What is being asked: Only what runs from the line with "# Benchmark: org.apache.dubbo.benchmark.ClientGrpc.existUser" to the final line of the records below should be given again, word for word.
= = = = =
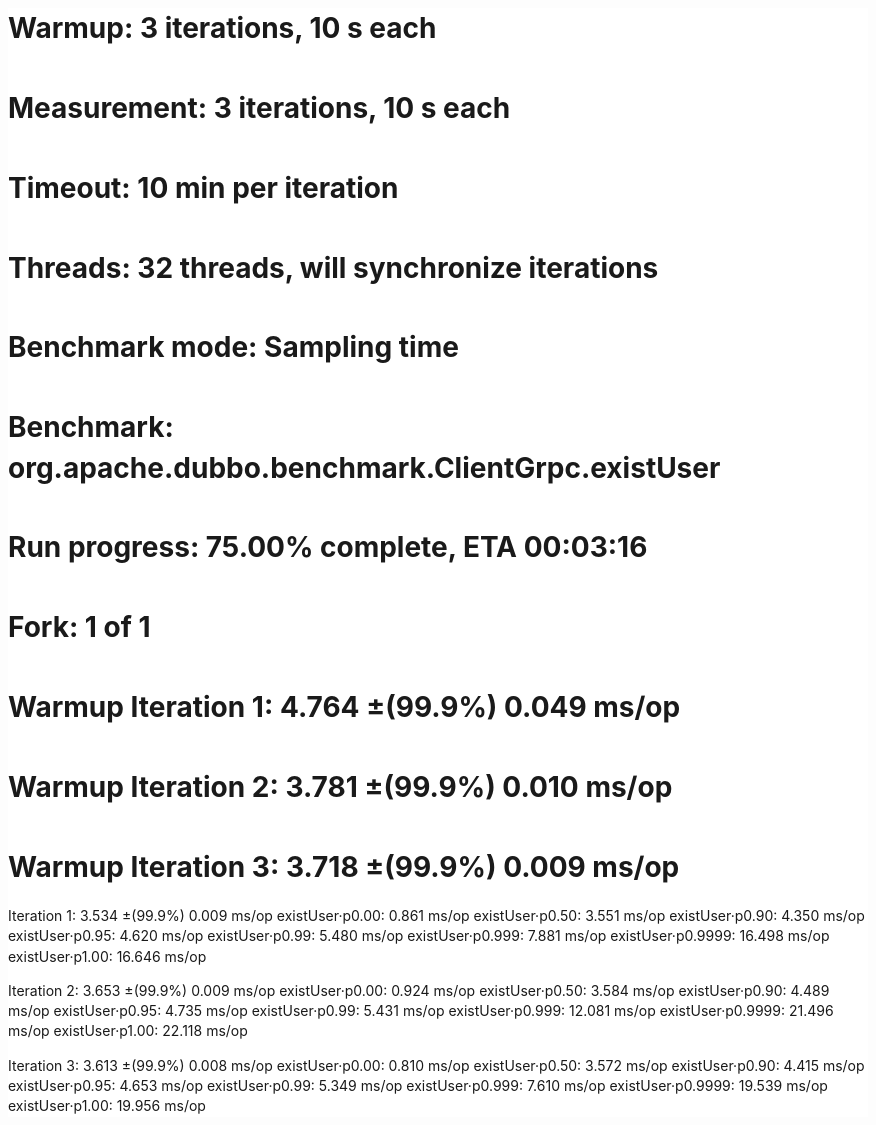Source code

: # Warmup: 3 iterations, 10 s each
# Measurement: 3 iterations, 10 s each
# Timeout: 10 min per iteration
# Threads: 32 threads, will synchronize iterations
# Benchmark mode: Sampling time
# Benchmark: org.apache.dubbo.benchmark.ClientGrpc.existUser

# Run progress: 75.00% complete, ETA 00:03:16
# Fork: 1 of 1
# Warmup Iteration   1: 4.764 ±(99.9%) 0.049 ms/op
# Warmup Iteration   2: 3.781 ±(99.9%) 0.010 ms/op
# Warmup Iteration   3: 3.718 ±(99.9%) 0.009 ms/op
Iteration   1: 3.534 ±(99.9%) 0.009 ms/op
                 existUser·p0.00:   0.861 ms/op
                 existUser·p0.50:   3.551 ms/op
                 existUser·p0.90:   4.350 ms/op
                 existUser·p0.95:   4.620 ms/op
                 existUser·p0.99:   5.480 ms/op
                 existUser·p0.999:  7.881 ms/op
                 existUser·p0.9999: 16.498 ms/op
                 existUser·p1.00:   16.646 ms/op

Iteration   2: 3.653 ±(99.9%) 0.009 ms/op
                 existUser·p0.00:   0.924 ms/op
                 existUser·p0.50:   3.584 ms/op
                 existUser·p0.90:   4.489 ms/op
                 existUser·p0.95:   4.735 ms/op
                 existUser·p0.99:   5.431 ms/op
                 existUser·p0.999:  12.081 ms/op
                 existUser·p0.9999: 21.496 ms/op
                 existUser·p1.00:   22.118 ms/op

Iteration   3: 3.613 ±(99.9%) 0.008 ms/op
                 existUser·p0.00:   0.810 ms/op
                 existUser·p0.50:   3.572 ms/op
                 existUser·p0.90:   4.415 ms/op
                 existUser·p0.95:   4.653 ms/op
                 existUser·p0.99:   5.349 ms/op
                 existUser·p0.999:  7.610 ms/op
                 existUser·p0.9999: 19.539 ms/op
                 existUser·p1.00:   19.956 ms/op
= = = = =
Problem solution:
# Benchmark: org.apache.dubbo.benchmark.ClientGrpc.existUser

# Run progress: 75.00% complete, ETA 00:03:16
# Fork: 1 of 1
# Warmup Iteration   1: 4.764 ±(99.9%) 0.049 ms/op
# Warmup Iteration   2: 3.781 ±(99.9%) 0.010 ms/op
# Warmup Iteration   3: 3.718 ±(99.9%) 0.009 ms/op
Iteration   1: 3.534 ±(99.9%) 0.009 ms/op
                 existUser·p0.00:   0.861 ms/op
                 existUser·p0.50:   3.551 ms/op
                 existUser·p0.90:   4.350 ms/op
                 existUser·p0.95:   4.620 ms/op
                 existUser·p0.99:   5.480 ms/op
                 existUser·p0.999:  7.881 ms/op
                 existUser·p0.9999: 16.498 ms/op
                 existUser·p1.00:   16.646 ms/op

Iteration   2: 3.653 ±(99.9%) 0.009 ms/op
                 existUser·p0.00:   0.924 ms/op
                 existUser·p0.50:   3.584 ms/op
                 existUser·p0.90:   4.489 ms/op
                 existUser·p0.95:   4.735 ms/op
                 existUser·p0.99:   5.431 ms/op
                 existUser·p0.999:  12.081 ms/op
                 existUser·p0.9999: 21.496 ms/op
                 existUser·p1.00:   22.118 ms/op

Iteration   3: 3.613 ±(99.9%) 0.008 ms/op
                 existUser·p0.00:   0.810 ms/op
                 existUser·p0.50:   3.572 ms/op
                 existUser·p0.90:   4.415 ms/op
                 existUser·p0.95:   4.653 ms/op
                 existUser·p0.99:   5.349 ms/op
                 existUser·p0.999:  7.610 ms/op
                 existUser·p0.9999: 19.539 ms/op
                 existUser·p1.00:   19.956 ms/op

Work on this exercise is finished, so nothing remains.